*Data shown*:
======
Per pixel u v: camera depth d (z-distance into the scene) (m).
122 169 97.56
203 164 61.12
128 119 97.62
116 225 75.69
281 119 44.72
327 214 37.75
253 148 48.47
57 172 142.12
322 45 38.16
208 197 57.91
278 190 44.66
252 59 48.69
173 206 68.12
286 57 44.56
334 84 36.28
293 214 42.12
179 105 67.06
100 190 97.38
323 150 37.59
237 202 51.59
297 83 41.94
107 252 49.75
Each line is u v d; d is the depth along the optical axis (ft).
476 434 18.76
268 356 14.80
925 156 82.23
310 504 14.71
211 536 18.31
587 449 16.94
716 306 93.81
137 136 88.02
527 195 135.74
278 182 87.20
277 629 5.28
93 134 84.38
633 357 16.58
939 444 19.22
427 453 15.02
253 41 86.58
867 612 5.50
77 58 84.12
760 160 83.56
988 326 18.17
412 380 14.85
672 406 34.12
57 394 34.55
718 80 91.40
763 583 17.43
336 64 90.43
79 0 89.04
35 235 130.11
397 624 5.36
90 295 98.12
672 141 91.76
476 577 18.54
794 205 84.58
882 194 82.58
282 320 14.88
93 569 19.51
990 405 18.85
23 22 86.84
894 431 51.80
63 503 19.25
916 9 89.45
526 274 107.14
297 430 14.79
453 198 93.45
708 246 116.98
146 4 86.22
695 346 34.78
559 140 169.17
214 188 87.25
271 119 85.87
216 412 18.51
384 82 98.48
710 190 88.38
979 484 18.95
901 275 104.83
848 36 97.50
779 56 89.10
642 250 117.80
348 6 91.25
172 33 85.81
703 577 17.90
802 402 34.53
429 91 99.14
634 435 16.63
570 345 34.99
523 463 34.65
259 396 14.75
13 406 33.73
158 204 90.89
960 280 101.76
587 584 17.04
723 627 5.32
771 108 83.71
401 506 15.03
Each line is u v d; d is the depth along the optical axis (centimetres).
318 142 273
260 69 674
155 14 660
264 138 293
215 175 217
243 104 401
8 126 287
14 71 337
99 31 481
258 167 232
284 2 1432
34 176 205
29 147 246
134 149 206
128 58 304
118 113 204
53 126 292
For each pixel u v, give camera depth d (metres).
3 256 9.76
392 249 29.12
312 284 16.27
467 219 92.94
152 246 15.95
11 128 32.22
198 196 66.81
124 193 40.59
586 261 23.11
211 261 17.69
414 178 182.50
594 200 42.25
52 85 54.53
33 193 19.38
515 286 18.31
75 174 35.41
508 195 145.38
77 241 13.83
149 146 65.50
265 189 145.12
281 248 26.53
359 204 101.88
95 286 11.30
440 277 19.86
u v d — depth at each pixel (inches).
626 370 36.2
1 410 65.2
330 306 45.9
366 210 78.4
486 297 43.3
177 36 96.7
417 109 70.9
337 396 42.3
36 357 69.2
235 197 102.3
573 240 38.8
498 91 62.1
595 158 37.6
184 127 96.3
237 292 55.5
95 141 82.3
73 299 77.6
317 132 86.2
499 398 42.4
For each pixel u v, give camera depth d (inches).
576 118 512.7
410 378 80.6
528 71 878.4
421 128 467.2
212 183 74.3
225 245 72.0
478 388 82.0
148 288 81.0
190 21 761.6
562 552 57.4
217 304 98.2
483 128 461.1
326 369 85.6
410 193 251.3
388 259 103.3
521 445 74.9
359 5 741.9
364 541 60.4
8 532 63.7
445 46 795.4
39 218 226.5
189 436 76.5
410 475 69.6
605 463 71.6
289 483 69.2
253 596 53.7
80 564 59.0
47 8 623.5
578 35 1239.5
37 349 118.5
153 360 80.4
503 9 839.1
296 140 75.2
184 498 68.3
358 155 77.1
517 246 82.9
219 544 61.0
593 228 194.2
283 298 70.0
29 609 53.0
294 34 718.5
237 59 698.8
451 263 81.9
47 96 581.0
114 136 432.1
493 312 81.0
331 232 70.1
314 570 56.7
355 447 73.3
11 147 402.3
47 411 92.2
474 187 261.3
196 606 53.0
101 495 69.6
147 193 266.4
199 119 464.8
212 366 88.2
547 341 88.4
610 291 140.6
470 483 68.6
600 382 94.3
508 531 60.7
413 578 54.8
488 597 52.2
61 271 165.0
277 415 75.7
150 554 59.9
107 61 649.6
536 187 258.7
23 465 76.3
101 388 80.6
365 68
======
*What is being asked*: An exact repeat of the lines from the one containing "413 578 54.8" through the final line above, both included, is the whole answer.

*Answer box*:
413 578 54.8
488 597 52.2
61 271 165.0
277 415 75.7
150 554 59.9
107 61 649.6
536 187 258.7
23 465 76.3
101 388 80.6
365 68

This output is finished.